La quantité
Fondamental :
« Est beau, ce qui plaît universellement sans concept. »
Le double paradoxe de la proposition
Si l'on comprend de ce qui précède que le plaisir esthétique ne peut plus être lié au concept (ce qui le ferait régresser dans l'intérêt) on voit mal ce qui peut être la cause de ce plaisir sans objet.
Prétendre à l'universalité du jugement esthétique est également problématique : d'une part l'expérience semble le récuser (subjectivité) et d'autre part, si ce n'est pas sur le concept, sur quoi peut se fonder une telle universalité ?
Jugement esthétique et jugement de connaissance
Pour tenter de dépasser ce double paradoxe il convient de comparer le jugement esthétique au jugement de connaissance.
Dans les deux cas ces jugements prétendent à l'universalité.
Autrement dit, émettre de tels jugements revient à prétendre qu'ils doivent valoir pour tous.
Dans le cas du jugement de connaissance cette prétention s'appuie sur le concept de deux manières :
la définition du concept - chacun doit adopter la même définition des choses (qu'elles soient sensible ou intelligible)
la coïncidence entre le concept et l'expérience - nous devons tous reconnaître que le concept correspond bien à la réalité qu'il détermine.
Cela ne signifie nullement que nous ne soyons pas capables de nous tromper ici et là, la cause de l'erreur est alors à chercher dans les fondements du concept lui-même qu'il convient de préciser.
Si l'on comprend bien cette prétention à l'universalité concernant le jugement de connaissance, il est impossible de s'appuyer sur la même justification concernant le jugement esthétique puisque justement il doit être « sans concept »
.
Le jeu des facultés
Kant résout le problème de la manière suivante : tous les êtres humains sont bâtis sur un modèle commun.
Ils disposent des mêmes facultés qui s'articulent entre elles et fonctionnent de manière globalement identiques.
C'est l'état d'esprit du sujet propre à ressentir une émotion esthétique qui est supposée universelle.
Quelle est-elle ?
Lorsque nous ressentons une telle émotion, c'est le résultat d'un jeu entre nos facultés (l'imagination[1] et l'entendement[2])
Réponses aux paradoxes
Ainsi, le double paradoxe est levé :
ce qui est la cause du plaisir esthétique c'est justement le jeu des facultés (et non le concept ou l'objet)

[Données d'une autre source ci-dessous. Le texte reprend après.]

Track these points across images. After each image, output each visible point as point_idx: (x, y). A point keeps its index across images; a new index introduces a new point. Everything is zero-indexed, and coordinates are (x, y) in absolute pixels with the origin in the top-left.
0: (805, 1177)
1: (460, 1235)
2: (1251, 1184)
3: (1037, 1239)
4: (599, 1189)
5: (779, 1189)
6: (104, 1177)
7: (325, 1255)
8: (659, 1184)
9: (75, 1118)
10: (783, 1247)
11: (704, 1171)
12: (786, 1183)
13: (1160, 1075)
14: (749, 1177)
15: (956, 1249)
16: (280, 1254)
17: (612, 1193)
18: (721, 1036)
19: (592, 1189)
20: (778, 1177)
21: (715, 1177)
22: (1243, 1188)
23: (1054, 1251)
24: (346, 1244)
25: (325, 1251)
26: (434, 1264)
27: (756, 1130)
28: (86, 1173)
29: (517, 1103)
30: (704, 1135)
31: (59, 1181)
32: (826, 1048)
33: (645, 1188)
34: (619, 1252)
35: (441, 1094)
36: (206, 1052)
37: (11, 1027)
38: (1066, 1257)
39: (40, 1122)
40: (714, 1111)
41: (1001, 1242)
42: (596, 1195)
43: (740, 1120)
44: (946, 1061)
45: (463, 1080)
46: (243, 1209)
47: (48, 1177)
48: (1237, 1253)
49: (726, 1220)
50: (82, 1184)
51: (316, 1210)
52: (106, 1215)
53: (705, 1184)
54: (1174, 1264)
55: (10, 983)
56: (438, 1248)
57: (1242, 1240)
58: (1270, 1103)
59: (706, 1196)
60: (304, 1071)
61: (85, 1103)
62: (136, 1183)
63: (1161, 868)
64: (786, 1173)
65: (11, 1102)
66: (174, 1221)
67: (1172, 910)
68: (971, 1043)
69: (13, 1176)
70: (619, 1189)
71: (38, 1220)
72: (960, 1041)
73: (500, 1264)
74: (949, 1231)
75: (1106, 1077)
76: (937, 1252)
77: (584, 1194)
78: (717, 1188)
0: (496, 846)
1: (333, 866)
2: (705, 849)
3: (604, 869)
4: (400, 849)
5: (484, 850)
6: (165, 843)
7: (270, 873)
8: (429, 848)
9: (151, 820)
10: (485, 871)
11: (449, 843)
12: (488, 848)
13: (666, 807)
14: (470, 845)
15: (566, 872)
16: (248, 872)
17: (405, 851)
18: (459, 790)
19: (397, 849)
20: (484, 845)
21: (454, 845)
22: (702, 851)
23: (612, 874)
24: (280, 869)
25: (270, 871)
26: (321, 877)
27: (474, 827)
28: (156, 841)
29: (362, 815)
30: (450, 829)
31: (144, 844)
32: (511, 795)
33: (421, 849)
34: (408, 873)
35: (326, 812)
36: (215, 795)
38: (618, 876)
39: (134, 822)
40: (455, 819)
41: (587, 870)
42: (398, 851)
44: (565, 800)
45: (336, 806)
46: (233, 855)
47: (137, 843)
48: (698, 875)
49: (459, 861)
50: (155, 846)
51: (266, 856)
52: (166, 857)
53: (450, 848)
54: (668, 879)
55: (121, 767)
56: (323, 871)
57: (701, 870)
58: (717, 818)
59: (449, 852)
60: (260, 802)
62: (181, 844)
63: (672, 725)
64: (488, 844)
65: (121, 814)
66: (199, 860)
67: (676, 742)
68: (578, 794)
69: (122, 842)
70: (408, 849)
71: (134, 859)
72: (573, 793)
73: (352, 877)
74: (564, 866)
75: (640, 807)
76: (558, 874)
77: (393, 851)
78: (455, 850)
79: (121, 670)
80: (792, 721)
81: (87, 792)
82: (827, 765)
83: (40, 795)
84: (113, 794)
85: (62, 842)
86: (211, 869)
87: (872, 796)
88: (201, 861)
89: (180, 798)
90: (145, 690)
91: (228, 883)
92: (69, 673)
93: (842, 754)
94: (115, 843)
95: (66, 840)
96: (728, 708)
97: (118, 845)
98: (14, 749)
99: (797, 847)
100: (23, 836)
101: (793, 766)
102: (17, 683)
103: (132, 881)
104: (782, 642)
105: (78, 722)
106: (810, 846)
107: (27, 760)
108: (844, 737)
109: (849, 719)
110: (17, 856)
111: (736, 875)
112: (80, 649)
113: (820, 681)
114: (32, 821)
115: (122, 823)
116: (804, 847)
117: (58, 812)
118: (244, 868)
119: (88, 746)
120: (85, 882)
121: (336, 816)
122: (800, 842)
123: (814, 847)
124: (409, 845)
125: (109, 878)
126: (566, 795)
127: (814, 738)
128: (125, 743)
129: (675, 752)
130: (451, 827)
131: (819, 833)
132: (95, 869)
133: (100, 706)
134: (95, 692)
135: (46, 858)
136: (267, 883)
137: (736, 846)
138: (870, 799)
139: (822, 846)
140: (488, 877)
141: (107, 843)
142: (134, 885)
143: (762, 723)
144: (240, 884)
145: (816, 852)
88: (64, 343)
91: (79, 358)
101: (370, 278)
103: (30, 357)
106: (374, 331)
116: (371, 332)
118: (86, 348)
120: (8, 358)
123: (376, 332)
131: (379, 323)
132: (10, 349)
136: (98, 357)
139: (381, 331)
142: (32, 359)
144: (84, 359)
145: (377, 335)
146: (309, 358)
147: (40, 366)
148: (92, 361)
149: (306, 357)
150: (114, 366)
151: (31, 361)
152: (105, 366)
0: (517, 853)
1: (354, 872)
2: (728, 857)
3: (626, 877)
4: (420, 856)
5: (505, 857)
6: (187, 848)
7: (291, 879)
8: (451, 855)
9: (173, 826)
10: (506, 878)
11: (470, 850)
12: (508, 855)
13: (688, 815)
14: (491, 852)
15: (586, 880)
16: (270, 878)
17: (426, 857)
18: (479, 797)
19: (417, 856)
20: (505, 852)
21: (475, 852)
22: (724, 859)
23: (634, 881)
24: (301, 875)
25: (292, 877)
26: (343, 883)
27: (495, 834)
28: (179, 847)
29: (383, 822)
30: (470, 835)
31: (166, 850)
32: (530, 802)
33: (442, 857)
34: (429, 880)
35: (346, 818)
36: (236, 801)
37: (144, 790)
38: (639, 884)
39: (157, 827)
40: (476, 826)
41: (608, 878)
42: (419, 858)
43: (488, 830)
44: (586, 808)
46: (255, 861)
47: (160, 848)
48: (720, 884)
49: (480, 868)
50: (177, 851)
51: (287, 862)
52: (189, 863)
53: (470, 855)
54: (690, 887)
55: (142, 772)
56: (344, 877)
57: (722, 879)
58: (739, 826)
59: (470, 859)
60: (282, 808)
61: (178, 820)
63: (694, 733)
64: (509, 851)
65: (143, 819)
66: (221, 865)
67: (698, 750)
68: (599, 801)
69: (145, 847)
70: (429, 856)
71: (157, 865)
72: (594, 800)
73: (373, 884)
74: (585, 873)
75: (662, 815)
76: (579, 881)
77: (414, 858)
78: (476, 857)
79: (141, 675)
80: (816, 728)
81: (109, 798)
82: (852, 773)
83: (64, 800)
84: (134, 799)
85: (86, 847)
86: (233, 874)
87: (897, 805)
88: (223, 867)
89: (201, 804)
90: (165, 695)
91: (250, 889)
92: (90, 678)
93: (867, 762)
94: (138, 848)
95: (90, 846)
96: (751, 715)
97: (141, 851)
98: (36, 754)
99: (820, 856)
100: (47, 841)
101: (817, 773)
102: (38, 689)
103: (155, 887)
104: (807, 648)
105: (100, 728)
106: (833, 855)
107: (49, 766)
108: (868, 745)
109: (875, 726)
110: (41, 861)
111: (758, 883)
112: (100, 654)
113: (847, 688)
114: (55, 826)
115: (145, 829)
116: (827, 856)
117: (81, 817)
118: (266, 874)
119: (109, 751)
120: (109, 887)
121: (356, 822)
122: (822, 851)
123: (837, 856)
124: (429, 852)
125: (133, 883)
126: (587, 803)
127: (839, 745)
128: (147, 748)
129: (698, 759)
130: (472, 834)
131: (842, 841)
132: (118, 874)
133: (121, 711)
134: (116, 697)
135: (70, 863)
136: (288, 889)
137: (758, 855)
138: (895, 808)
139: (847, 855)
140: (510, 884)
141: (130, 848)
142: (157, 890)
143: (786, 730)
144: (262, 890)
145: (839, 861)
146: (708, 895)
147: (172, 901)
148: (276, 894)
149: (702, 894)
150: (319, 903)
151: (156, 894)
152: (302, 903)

l'universalité est liée au fait que nos facultés jouent de manière identique lorsque nous sommes confrontés aux mêmes objets.
Conclusion
On pourrait en conclure que Kant se rapproche dans une certaine mesure de la première thèse d'Hippias dans la mesure où il sort la beauté des jugements de connaissance.
La différence (et non des moindres) est qu'ici la beauté ne provient pas de l'objet ou d'une de ses caractéristiques.
La beau n'est à présent que le résultat d'un jeu interne des facultés du sujet, l'objet n'est que l'occasion.